Eksport sektora rośnie praktycznie nieprzerwanie od kwietnia ubiegłego roku, a zwiększający się popyt na samochody w Europie Zachodniej oraz rosnące zamówienia w niemieckich fabrykach aut dają polskim producentom części i komponentów korzystne perspektywy również na kolejne miesiące. Według prognoz firmy analitycznej AutomotiveSuppliers.pl, wartość eksportu polskiej motoryzacji w całym 2014 roku powinna sięgnąć 19 mld euro. W roku 2013 eksport branży wyniósł niecałe 18 mld euro.
Wzrost eksportu w pierwszym miesiącu 2014 roku to zasługa rynków poza Unią Europejską, do których wysłano o ponad jedna piątą więcej produktów niż rok wcześniej. Z kolei eksport do krajów UE miał dynamikę niższą niż przed rokiem - 97,93 proc. Największym odbiorcą produktów z Polski są Niemcy, gdzie w pierwszym miesiącu obecnego roku branża motoryzacyjna sprzedała produkty warte 451 mln euro. To blisko jedna trzecia całego eksportu polskiej motoryzacji. Drugim odbiorcą jest Wielka Brytania – prawie 155 mln euro, na trzecim miejscu znalazły się Włochy – 125 mln euro.
O wynikach eksportu branży motoryzacyjnej decydują trzy grupy towarowe: części i akcesoria, samochody osobowe i towarowo-osobowe oraz silniki wysokoprężne. W styczniu br. przypadło na nie 84,89 proc. całości eksportu branży, minimalnie mniej (o 0,06 proc.) niż rok wcześniej. Eksport części i akcesoriów osiągnął wartość 623,8 mln euro. To o 5,88 proc. więcej niż przed 12 miesiącami. Natomiast eksport samochodów osobowych i dostawczych wyniósł 414,24 mln euro, o 0,1 proc. mniej niż rok wcześniej. Udział aut w całości eksportu spadł w ciągu 12 miesięcy z 29,56 proc. do 28,73 proc. Z kolei eksport silników wysokoprężnych wyniósł 185,82 mln euro, o 1,03 proc. mniej niż rok temu.
- Przewidujemy w tym roku wzrost eksportu przemysłu motoryzacyjnego z Polski o 1 mld euro do poziomu około 19 mld euro. Jest on jednak uwarunkowany ustabilizowaniem sytuacji na Ukrainie i w relacjach Zachód-Rosja – mówi Rafał Orłowski z AutomotiveSuppliers.pl.
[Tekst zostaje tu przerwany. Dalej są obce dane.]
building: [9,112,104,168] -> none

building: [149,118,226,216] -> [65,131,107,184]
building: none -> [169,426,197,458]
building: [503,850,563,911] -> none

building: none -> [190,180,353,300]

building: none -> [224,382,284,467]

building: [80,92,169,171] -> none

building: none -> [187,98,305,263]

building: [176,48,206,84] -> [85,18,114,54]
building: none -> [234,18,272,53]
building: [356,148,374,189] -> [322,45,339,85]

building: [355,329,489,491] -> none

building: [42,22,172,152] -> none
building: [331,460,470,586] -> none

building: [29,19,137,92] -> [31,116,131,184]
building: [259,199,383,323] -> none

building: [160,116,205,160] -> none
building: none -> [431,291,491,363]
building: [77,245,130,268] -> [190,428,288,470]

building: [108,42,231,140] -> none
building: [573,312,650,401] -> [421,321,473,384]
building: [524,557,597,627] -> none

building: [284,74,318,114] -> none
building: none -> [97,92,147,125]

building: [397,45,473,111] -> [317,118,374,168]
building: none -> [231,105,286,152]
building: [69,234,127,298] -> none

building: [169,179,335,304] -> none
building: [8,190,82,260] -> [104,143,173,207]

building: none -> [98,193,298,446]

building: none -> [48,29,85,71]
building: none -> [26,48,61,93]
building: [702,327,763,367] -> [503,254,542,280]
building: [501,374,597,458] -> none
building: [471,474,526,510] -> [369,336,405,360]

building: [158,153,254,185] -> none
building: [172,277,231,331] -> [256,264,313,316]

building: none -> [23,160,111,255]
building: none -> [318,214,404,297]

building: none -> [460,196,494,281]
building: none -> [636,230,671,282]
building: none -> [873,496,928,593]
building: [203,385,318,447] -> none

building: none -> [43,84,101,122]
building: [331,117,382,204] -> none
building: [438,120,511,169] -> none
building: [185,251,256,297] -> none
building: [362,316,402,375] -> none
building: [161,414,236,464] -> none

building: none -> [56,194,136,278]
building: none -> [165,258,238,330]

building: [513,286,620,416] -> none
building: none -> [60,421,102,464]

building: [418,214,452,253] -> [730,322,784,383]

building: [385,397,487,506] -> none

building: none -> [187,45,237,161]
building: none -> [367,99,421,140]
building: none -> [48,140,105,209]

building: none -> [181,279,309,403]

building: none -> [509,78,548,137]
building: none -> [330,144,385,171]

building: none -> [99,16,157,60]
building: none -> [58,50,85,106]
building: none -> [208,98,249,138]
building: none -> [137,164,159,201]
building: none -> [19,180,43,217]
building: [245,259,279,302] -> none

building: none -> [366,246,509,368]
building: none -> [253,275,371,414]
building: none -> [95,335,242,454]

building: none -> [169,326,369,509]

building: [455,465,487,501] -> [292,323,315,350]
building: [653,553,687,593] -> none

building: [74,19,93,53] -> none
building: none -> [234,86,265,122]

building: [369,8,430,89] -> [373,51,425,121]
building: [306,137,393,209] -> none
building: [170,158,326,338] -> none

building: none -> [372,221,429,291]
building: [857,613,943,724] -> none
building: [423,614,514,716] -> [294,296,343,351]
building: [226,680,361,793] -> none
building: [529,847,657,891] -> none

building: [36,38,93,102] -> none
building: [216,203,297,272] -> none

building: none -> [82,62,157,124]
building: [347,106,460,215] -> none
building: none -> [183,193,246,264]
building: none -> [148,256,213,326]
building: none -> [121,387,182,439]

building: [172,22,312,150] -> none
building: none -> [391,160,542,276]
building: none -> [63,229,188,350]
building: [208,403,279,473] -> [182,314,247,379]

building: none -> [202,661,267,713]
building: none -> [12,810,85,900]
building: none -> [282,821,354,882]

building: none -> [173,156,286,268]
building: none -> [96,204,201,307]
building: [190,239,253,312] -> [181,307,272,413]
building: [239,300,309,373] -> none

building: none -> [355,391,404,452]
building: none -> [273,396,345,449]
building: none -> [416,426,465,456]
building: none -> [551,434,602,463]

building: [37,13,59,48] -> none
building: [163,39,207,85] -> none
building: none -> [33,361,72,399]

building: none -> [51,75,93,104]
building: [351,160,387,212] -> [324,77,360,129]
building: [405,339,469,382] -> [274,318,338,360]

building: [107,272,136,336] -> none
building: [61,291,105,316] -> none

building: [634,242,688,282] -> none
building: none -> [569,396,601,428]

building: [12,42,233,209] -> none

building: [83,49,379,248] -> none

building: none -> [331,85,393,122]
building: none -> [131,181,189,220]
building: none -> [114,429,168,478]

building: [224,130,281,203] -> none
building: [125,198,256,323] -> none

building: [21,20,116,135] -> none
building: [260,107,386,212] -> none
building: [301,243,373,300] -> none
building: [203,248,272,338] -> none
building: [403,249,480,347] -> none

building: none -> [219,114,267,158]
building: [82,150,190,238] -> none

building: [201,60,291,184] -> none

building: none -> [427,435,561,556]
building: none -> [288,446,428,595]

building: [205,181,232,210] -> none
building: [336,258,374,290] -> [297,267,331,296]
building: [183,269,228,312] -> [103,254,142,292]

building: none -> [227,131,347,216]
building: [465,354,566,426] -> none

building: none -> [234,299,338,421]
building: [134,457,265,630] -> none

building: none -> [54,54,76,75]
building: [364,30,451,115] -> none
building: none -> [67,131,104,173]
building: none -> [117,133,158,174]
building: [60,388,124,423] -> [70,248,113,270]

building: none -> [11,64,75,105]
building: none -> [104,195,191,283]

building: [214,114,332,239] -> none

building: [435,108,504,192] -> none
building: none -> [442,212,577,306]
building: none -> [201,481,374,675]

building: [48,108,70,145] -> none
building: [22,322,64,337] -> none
Motorem wzrostu pozostaną części i akcesoria. Produkcja samochodów rośnie bowiem wolno, co pokazały wyniki pierwszego kwartału: z fabryk wyjechało 152,7 tys. aut, co jest wynikiem lepszym od ubiegłorocznego o niecałe 3 proc. (tj. o 4,4 tys. sztuk). Co prawda, marzec był trzecim miesiącem z rzędu, w którym produkcja wzrosła w porównaniu do poprzedniego miesiąca. Jak podkreśla Samar, uzyskany wynik jest nawet najlepszym od czerwca 2012, kiedy to z taśm zjechały 57623 samochody. Ale gliwicki Opel ma szansę na wzrost dopiero w roku przyszłym, kiedy ruszy produkcja nowej generacji astry. Z kolei tyski Fiat czeka na decyzje kierownictwa koncernu o ewentualnym ulokowaniu w polskiej fabryce produkcji jeszcze jednego modelu.